Again, this is all according to both multiple news reports and delegates on the floor of the convention. I won’t speculate on the convenience of having just enough signatures invalidated to ensure that a roll call vote would not occur.

The whole reason the Trump campaign wanted to avoid a roll call vote on the rules was to avoid the embarrassment of having a significant number of delegates, perhaps upwards of six hundred according to some sources, vote to unbind themselves and thus signal a lack of “unity”. But by rejecting an honest vote and cutting off all debate entirely, the strategy backfired.

There may never have been enough votes to reject the proposed rules package. If opponents of the package had fallen short in a roll call vote, the story would have been entirely about that failure. Now, the story is about the near-riot on the convention floor, party leadership turning off the microphone of a sitting U.S. Senator, and the unwillingness of that same party leadership to listen to any dissenting views. A roll call vote would have allowed delegates to air their grievances, have a healthy discussion, and in the end brought the party together.

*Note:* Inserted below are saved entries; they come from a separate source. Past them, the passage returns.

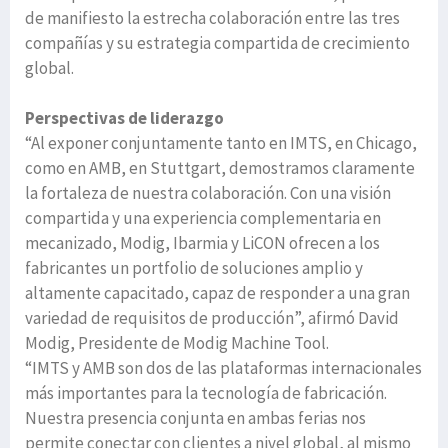
de manifiesto la estrecha colaboración entre las tres
compañías y su estrategia compartida de crecimiento
global.
Perspectivas de liderazgo
“Al exponer conjuntamente tanto en IMTS, en Chicago,
como en AMB, en Stuttgart, demostramos claramente
la fortaleza de nuestra colaboración. Con una visión
compartida y una experiencia complementaria en
mecanizado, Modig, Ibarmia y LiCON ofrecen a los
fabricantes un portfolio de soluciones amplio y
altamente capacitado, capaz de responder a una gran
variedad de requisitos de producción”, afirmó David
Modig, Presidente de Modig Machine Tool.
“IMTS y AMB son dos de las plataformas internacionales
más importantes para la tecnología de fabricación.
Nuestra presencia conjunta en ambas ferias nos
permite conectar con clientes a nivel global, al mismo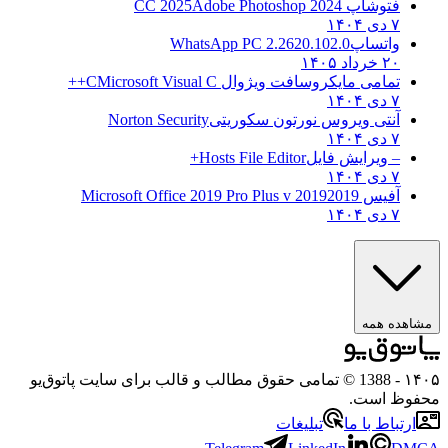
فتوشاپ CC 2025
Adobe Photoshop 2024
۷ دی ۱۴۰۴
واتساپ
WhatsApp PC 2.2620.102.0
۲۰ خرداد ۱۴۰۵
تمامی مایکروسافت ویژوال C
Microsoft Visual C++
۷ دی ۱۴۰۴
آنتی ویروس نورتون سکوریتی
Norton Security
۷ دی ۱۴۰۴
– ویرایش فایل
Hosts File Editor+
۷ دی ۱۴۰۴
آفیس 2019
2019 Microsoft Office 2019 Pro Plus v
۷ دی ۱۴۰۴
مشاهده همه
۱۴۰
- 1388 © تمامی حقوق مطالب و قالب برای سایت پاتوق‌یو
حفوظ است.
ارتباط با ما
تبلیغات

Now both delegates and conservative voters are more disgusted and enraged than ever, the likelihood of additional turmoil at the convention has increased, and the false narrative of party unity has been shattered. It has become clear that true unity is impossible when encouraged at gunpoint.

Hopefully the delegates will continue to remind both Donald Trump and Reince Priebus of that fact on the convention floor, especially during the officially nominating vote later today. As long as the principled members of the convention haven’t all already walked out, that is.